I'm a little disheartened at the state of IM clients and usage. Since Google's
dodgy Hangouts and open XMPP slaying I've struggled to find a decent
alternative to Gtalk. I liked the old client, the lightweight desktop one.
Pidgin was a solid enough replacement, and apparently version 3 due soon ought
to bring audio/video. That's all well and good, but to reach a minimum level
of real privacy it would make sense to leave the Google ecosystem.

Well. I opened a Dukgo account last year and had a few contacts added to that,
hoping to grow the list over time, but few Gmail contacts (most of my
contacts) actually receive or can accept the XMPP invites anymore (those
who've moved wholesale over to Hangouts?) and any that are added have the
conversations logged at their end anyway. The 'Google owns most people's
email' problem applies to chat, too, unfortunately. Add to that the barrier of
setting up a new IM client or XMPP account, most folks are just not interested
in leaving the convenience of Google-world.
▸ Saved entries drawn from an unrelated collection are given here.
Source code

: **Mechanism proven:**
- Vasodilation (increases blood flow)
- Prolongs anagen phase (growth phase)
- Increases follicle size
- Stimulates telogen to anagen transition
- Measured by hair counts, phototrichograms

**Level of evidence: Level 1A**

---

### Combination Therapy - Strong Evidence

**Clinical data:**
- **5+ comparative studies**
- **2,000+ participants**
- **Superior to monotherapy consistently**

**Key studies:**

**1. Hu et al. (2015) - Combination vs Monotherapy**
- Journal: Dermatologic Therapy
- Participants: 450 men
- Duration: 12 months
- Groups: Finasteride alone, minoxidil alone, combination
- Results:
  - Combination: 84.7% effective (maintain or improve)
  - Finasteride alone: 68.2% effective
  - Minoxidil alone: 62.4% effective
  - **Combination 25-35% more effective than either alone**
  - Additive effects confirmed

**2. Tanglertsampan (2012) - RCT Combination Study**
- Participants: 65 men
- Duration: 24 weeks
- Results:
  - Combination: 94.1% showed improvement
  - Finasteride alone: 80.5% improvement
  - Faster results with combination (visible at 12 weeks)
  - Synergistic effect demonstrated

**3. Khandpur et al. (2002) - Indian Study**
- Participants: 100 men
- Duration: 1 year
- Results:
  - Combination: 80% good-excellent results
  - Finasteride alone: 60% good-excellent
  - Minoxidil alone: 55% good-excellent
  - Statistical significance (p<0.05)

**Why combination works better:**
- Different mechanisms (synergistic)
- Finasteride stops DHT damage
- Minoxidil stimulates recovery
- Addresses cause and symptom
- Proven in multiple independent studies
At the moment I've got Finch set up on the Raspberry Pi (running on tmux), to
be connected to whenever/from wherever. It's working quite well, but is
obviously short on 'features'. Nice to not have to disconnect/reconnect
constantly though, and pick up messages at my convenience. I do the same with
IRSSI to a lesser extent. I'm not connecting to the Google contact list with
it.

I did try out Jitsi, but found it to be nearly as much of a resource hog as
Skype, a client I've been trying to extricate myself from, but have been
forced to re-install for certain clients/contacts. As I mentioned above, the
new Pidgin will be interesting.

It's really hard for me to understand how many people are happy to support
Facebook/Skype/Google's walled-garden approach in this day and age. Now that
the momentum behind the privacy debate is waning, I'm worried (perhaps
annoyed, more accurately) that there's even less incentive for people to
support an open and private IM client, be it XMPP/OTR or P2P-based.

So I'm left with a tiny contact list, mainly consisting of Google-based
contacts anyway and wondering if it's time to give up on going private. To
accept that people just aren't interested, and are happy to cede as much
control as popular-company-of-the-day wants to take? The cost of not accepting
that fact is a certain level of social cut-off. I do wonder if life is too
short to worry myself about things like this. But life does go on after I'm
gone, and I'd rather the future was open, or at least had open alternatives
that people actually wanted to use.

Actual answer: Finch on RPi via SSH, back to email/phone for those who
couldn't be added to the Dukgo contact list.